VIDEO: Kamilah Rouse Interview by Syd Devereaux


Transcription of Zoom video interview between Peep.me Director of Edutainment, Syd Devereaux, and Peep.me Director of Inclusion, Kamilah Rouse. 

(Video starts)

TITLE CARD: “Getting to Know Kamilah, Director of Inclusion for Peep.me”

>> SYD [00:00:09]: Kamilah, tell us a little bit about yourself.

>> KAMILAH [00:00:12]: So, I am a twenty-six-year veteran of the adult industry; I started when I was nineteen years old. I am currently the Founder of the BIPOC Adult Industry Collective, as well as the Director of Diversity, Equity, and Inclusion at Peep.me.

TITLE CARD: “Kamilah talks history”

>> KAMILAH [00:00:33]: I was one of the first performers, period, with a solo model site – I think Danni, Danni Ashe, with Danni’s Hard Drive, was like the first, and I was like maybe the third or something like that. I was the first model to shoot for Cybernet, which later became Kink.com – I was the first black model to shoot for them. I was also the first black model to shoot for BangBros. So…it’s like, for all of that, there really hasn’t been a lot of progress, in the way that black performers are paid, and the way that we are presented on camera, the types of racist tropes that still exist in porn…that existed long before me. I mean, we’re talking about a legacy of racism being used to sell black and brown people, and one of my primary goals is to shift the way that performers, in general, are treated as disposable…umm, you know, disposable commodities.
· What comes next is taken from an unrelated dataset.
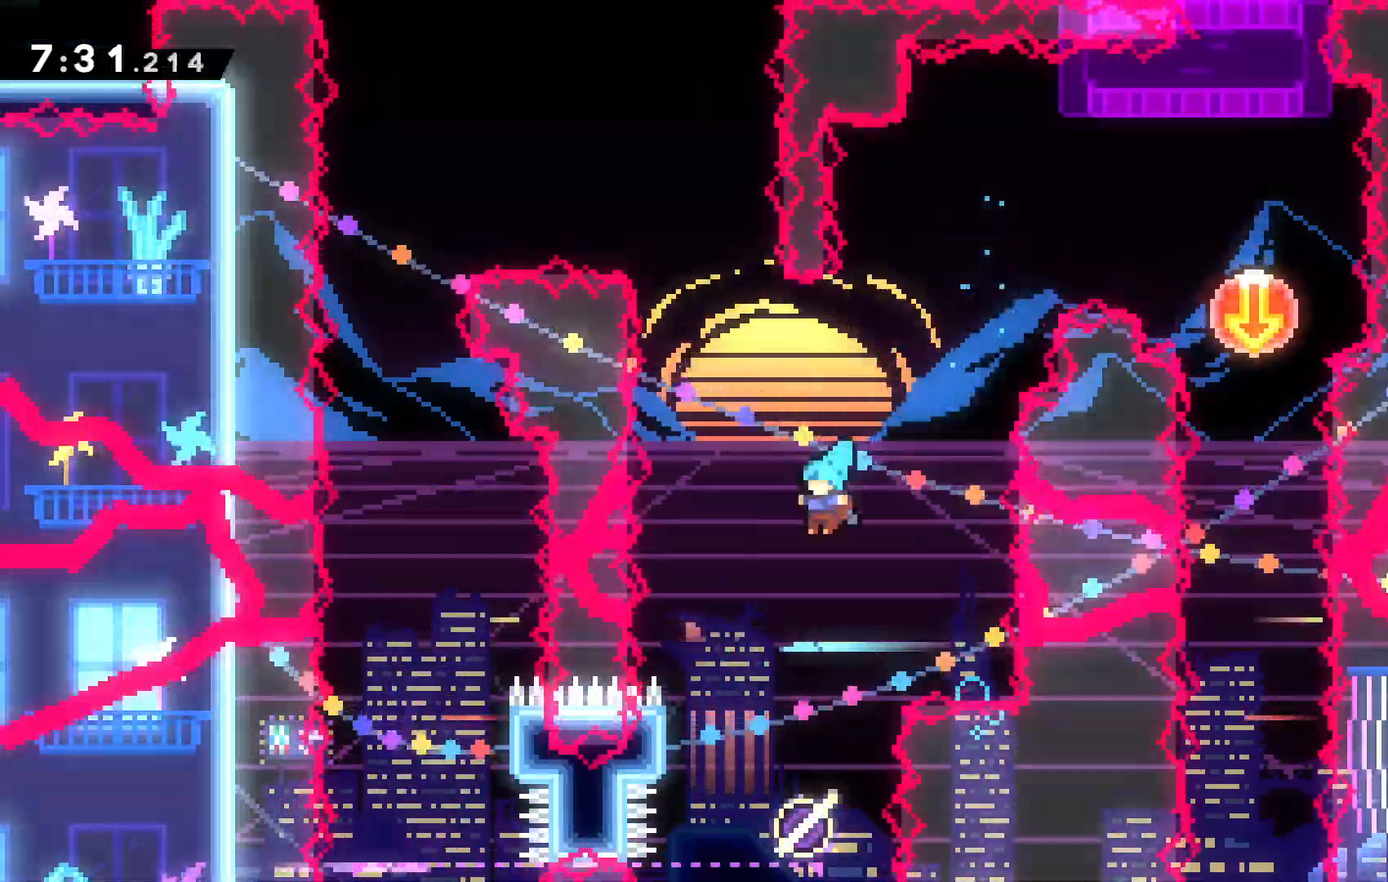
{"keys": [], "events": [[100, "right", "down"], [234, "right", "up"]]}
It’s always been known that, you know, “Oh, there’s someone who turns eighteen every day,” so there’s a constant new flow of people, coming and going, in and out of the industry. But as someone who – you know, I grew up in Flint, Michigan; my parents were union folks – so  very, like, pro-worker rights, and pro-labor rights, and pro-unionization, and, you know, understanding that we really are at a pivotal moment in history, you know, in the industry, where we have an opportunity to really put workers’ rights at the forefront of any business model. And also, like every company in every industry is trying to put anti-racism and anti-oppression at the forefront of their business models; the adult industry doesn’t get to escape that, you know – it has to, you know, confront its racist history head on, so that people can start to be treated fairly, and go and do work that they feel good about.
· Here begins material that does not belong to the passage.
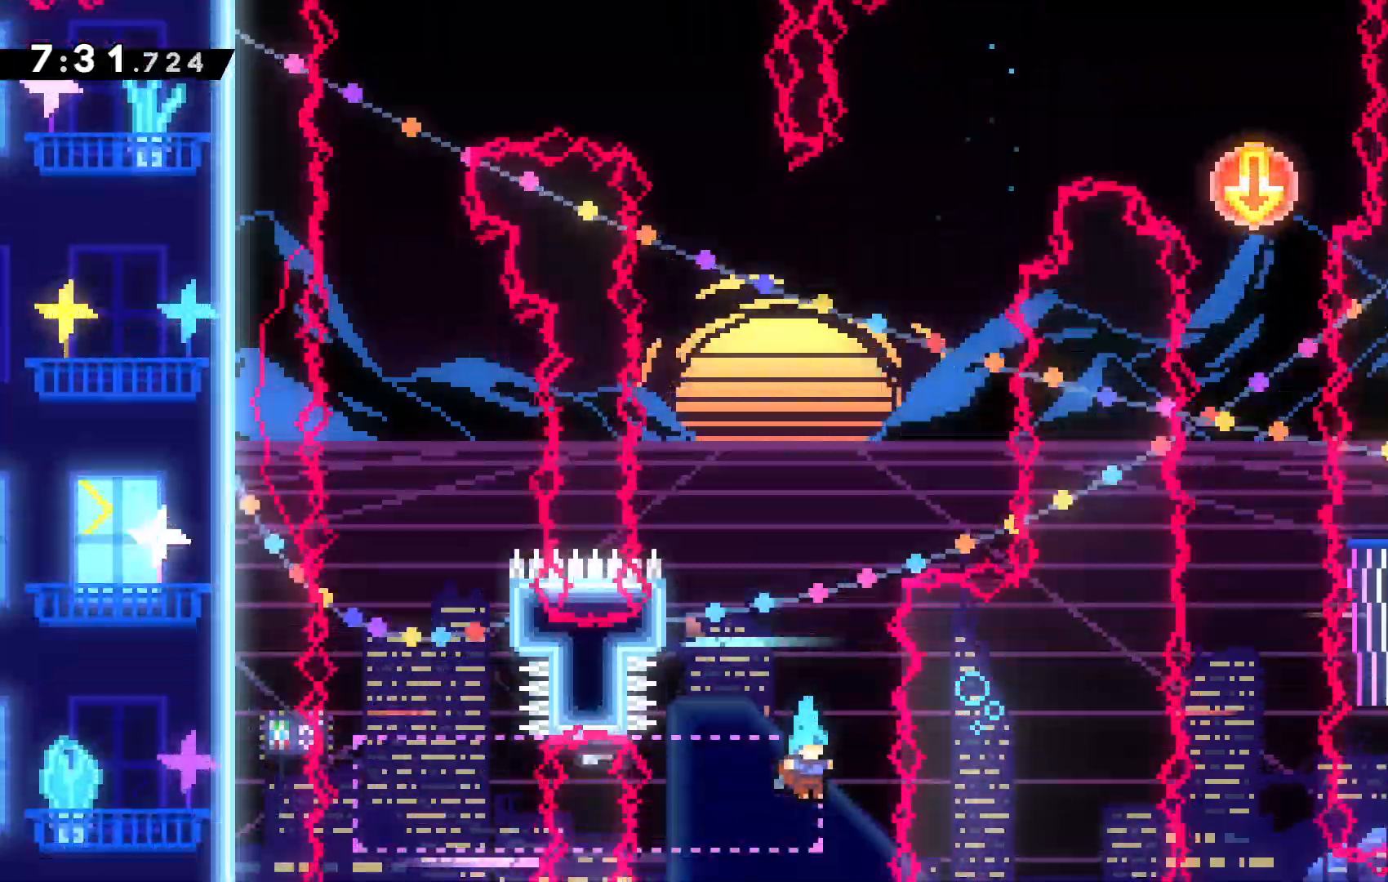
{"keys": [], "events": [[100, "left", "down"], [400, "left", "up"]]}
TITLE CARD: “on being approached by Donia (our CEO)”

>> KAMILAH [00:02:43]: So, when she reached out to me about this project, I was like, “Yes! Absolutely! Of course!” Of course I want to be involved – not only because of Donia, but also because of what Peep.me represents. Putting sex workers in leadership is extremely important to me, and making sure that there’s a company that is sex worker first, and adult content creator first, is vital. It’s one of the most important things to me – we see, consistently, that, you know, porn and sex workers have always been at the forefront of technology, and breaking technology, umm, but those platforms never love us back.
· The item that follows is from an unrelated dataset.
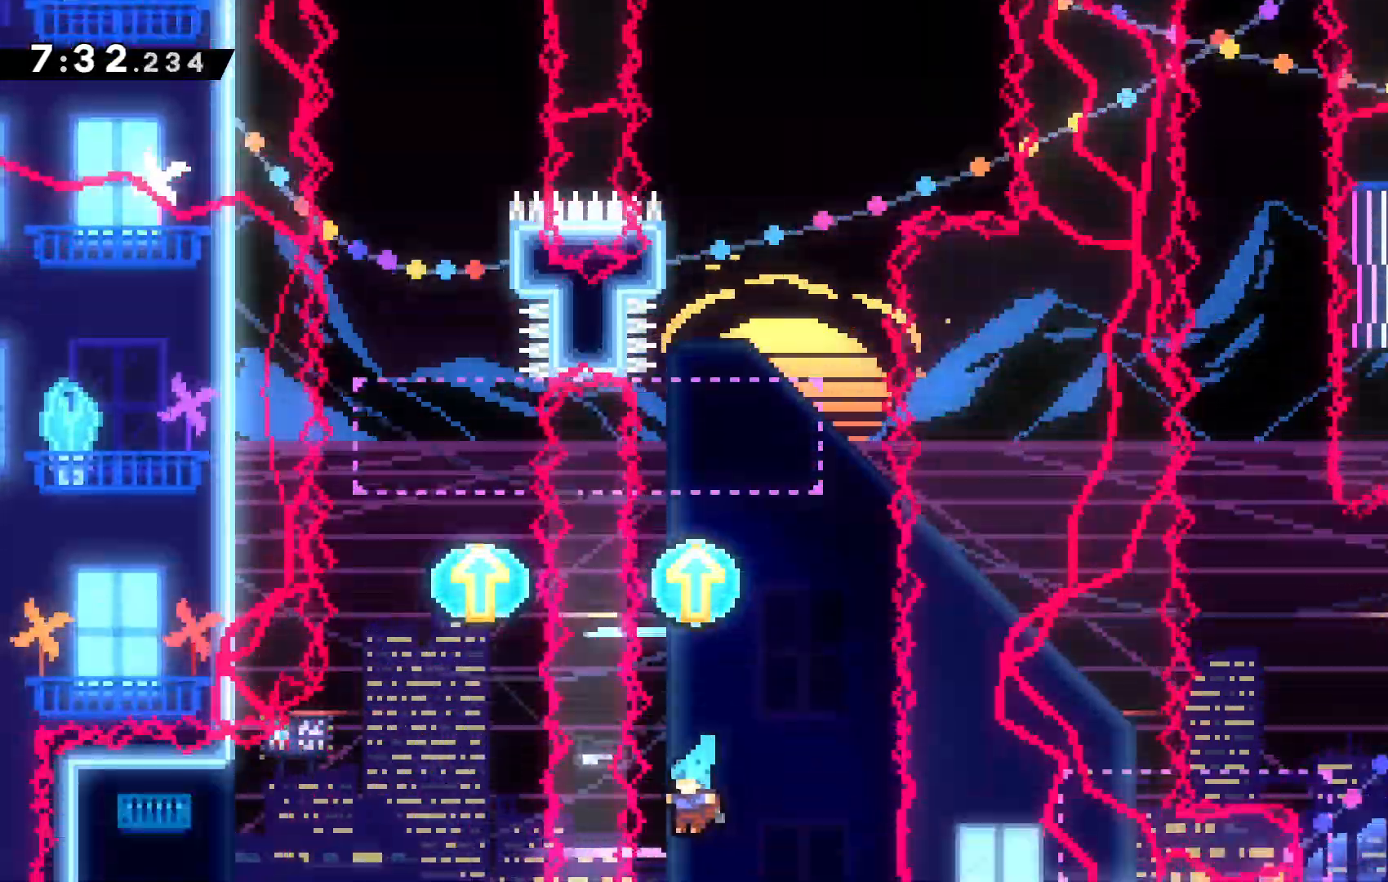
{"keys": [], "events": [[200, "right", "down"], [300, "right", "up"]]}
TITLE CARD: “What excites you?”

>> KAMILAH [00:03:25]: One of the things I am most excited about with Peep is that there’s a profit-sharing business model. 

>> SYD [00:03:30]: Yes!

>> KAMILAH [00:03:31]: Working in…and I’m just getting goosebumps seriously, like, thinking about this…but, you know…when you’re coming from the mainstream porn industry, there are no residuals in porn. People don’t get a chance to earn passive income from the work that they’re doing. And, you know, we…when I talk to friends who work in the mainstream film industry, they’re surprised that that’s not even…that that doesn’t happen…

>> SYD [00:03:57]: Right.

>> KAMILAH [00:03:58]: And I think that, you know, giving people an opportunity to, you know, not only use the platform to make money, but to also earn money for building up this platform, and making it what it’s going to be.